#### Задание
Продолжите текст о Булгакове в 1935 году, начав сразу после его последнего предложения.

#### Исходный текст
###
Его произведения ставят, по ним снимают фильмы, а он продолжает высказывать недовольство: таков Булгаков и в 1935 году. В феврале он обратился в Управление по охране авторских прав, требуя внести ясность в его взаимоотношения с 1-й кино-фабрикой. Нельзя допускать, чтобы его авторство ставилось под сомнение из-за внесённых в текст правок. Однако, размышление над ситуацией скорее показывает, насколько извлечение прибыли стало для Михаила первичным. Он уцепился за возможность получать выгоду при дополнительных правках. Столкнуться с противодействием ему тогда казалось невозможным. Потому об этом он и писал в Управление. Он знал — в крайнем случае опять сможет обратиться к Сталину. Свои требования Михаил излагал и в послании «Украинфильму».
В марте с Булгаковым опять не посчитались. Станиславский смел перед актёрами открыто высказываться против Михаила, будто бы не так следовало описывать жизнь великих театралов, как он стремился показать зрителю Мольера. Булгаков думал вспылить, но предпочёл высказать недовольство в письме к Павлу Попову. Ему же сообщил о постоянно его сопровождающем чувстве беспокойства, стоит остаться одному. В дальнейшем Михаил не раз сообщал о боязни одиночества.
###
#### Набор данных
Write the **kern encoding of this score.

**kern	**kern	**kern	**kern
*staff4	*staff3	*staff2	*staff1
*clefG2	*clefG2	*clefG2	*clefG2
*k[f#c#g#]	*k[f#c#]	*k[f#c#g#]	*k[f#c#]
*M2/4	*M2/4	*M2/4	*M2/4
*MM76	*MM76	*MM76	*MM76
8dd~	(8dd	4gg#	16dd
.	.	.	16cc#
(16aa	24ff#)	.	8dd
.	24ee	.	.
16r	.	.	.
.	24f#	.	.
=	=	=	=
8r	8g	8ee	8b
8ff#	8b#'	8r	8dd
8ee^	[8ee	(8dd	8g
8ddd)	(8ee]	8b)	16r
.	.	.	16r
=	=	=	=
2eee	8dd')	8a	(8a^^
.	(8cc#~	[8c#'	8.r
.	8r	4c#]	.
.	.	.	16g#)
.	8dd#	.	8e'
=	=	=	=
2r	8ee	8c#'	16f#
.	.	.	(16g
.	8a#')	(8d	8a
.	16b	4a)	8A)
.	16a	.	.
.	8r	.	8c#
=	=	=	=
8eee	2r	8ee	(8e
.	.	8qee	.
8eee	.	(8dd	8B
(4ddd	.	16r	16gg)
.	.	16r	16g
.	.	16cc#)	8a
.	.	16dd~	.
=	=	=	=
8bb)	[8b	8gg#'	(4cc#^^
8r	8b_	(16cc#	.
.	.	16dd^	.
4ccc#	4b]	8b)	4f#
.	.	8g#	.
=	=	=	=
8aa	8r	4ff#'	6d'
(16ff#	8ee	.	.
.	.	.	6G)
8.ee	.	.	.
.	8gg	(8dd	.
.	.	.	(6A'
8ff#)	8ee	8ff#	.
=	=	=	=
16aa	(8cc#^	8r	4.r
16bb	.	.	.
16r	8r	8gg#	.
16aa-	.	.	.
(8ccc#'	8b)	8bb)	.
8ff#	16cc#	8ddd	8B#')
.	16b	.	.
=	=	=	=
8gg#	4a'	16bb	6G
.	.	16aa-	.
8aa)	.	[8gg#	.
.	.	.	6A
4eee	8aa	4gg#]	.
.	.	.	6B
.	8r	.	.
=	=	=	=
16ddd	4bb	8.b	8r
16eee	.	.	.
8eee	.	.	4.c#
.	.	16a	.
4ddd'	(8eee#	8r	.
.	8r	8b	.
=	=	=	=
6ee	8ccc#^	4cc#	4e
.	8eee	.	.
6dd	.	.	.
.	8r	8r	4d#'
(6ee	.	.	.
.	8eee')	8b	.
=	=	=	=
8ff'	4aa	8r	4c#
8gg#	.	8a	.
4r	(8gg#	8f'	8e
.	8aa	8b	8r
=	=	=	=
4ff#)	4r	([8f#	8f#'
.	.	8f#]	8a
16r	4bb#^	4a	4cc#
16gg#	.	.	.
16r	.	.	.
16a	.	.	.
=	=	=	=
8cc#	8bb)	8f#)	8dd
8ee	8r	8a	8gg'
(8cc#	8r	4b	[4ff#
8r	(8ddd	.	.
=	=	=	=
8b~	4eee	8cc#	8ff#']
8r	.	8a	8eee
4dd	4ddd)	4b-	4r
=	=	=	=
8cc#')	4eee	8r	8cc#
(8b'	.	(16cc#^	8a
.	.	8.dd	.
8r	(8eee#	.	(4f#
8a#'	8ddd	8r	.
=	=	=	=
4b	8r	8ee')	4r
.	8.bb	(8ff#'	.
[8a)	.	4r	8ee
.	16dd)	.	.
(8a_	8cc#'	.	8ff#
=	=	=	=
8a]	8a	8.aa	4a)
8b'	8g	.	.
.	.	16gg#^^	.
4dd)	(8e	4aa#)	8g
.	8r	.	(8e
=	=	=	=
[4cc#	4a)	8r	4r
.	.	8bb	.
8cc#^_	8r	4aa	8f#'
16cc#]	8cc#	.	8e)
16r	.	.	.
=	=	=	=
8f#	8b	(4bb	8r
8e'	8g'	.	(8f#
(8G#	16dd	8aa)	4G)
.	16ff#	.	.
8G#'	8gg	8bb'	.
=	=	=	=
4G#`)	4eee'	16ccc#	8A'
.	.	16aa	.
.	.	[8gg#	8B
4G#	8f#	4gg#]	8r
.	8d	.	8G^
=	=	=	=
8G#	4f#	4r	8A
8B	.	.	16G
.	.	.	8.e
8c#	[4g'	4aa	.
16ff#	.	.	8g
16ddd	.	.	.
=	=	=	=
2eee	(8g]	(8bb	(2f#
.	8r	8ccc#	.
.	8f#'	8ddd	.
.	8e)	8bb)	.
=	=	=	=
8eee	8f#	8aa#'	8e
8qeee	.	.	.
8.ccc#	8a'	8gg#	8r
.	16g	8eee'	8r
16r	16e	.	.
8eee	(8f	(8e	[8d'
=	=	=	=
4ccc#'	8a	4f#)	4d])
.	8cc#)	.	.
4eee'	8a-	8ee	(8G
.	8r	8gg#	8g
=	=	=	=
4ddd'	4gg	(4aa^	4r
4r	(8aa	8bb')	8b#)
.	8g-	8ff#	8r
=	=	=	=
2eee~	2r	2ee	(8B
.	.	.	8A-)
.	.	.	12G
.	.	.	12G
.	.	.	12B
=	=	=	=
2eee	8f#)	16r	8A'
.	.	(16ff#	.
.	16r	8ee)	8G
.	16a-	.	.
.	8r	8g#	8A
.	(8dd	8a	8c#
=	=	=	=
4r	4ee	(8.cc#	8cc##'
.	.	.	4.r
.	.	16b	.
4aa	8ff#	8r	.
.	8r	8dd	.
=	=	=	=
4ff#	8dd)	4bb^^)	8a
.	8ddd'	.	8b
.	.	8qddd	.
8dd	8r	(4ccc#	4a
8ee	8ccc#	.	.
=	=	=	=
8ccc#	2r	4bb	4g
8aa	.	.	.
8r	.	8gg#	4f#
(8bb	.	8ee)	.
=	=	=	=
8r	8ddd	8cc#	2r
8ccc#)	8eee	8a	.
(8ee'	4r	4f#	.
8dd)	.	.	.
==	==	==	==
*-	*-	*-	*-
###
#### Итог упражнения
В апреле послал ответ Николаю, он знал о постановках «Дней Турбиных» в Америке, говорил о планах подать прошение о разрешении на заграничную поездку. В том же месяце отправил письмо Станиславскому: если не устраивает «Мольер» в нынешнем виде, тогда прекратите проводить по нему репетиции. В мае продолжил утрясать французский перевод. Николаю поручалось разобраться, почему изменения так и не были внесены. В тексте продолжали присутствовать имена членов Правительства. К июлю требования были выполнены, но ряд недочётов остался. Было принято решение написать о том письмо Марии Рейнгардт.
С мая началась переписка с Вересаевым по поводу совместного написания «Последних дней» (другое название «Александр Пушкин»). Булгаков брался за реализацию, а на Вересаева возлагался подбор материала. Михаил продолжал проявлять авторитарность, опять показав, как легко он умеет общаться с людьми и не менее легче с ними расставаться. Его жёсткий разговор приводил к разочарованию у собеседников, потому всегда происходило охлаждение отношений. Когда Вересаев требовал, Булгаков уступал, делая так, понимая должный последовать разрыв, ежели не уговорит себя смягчить занимаемую позицию. На одном Михаил стоял твёрдо — сам Пушкин в пьесе не появится. К августу Вересаев сказал: мы говорим на разных языках, оба мы готовы друг друга ненавидеть. Осталось разобраться, кому быть отмеченным за автора пьесы. Об этом и позже не будет принято определённого решения. К декабрю Вересаев полностью откажется от соавторства. А ещё позже Булгаков получит удар в виде запрета пьесы к постановке, что нивелирует весь его изначальный пыл и непримирение.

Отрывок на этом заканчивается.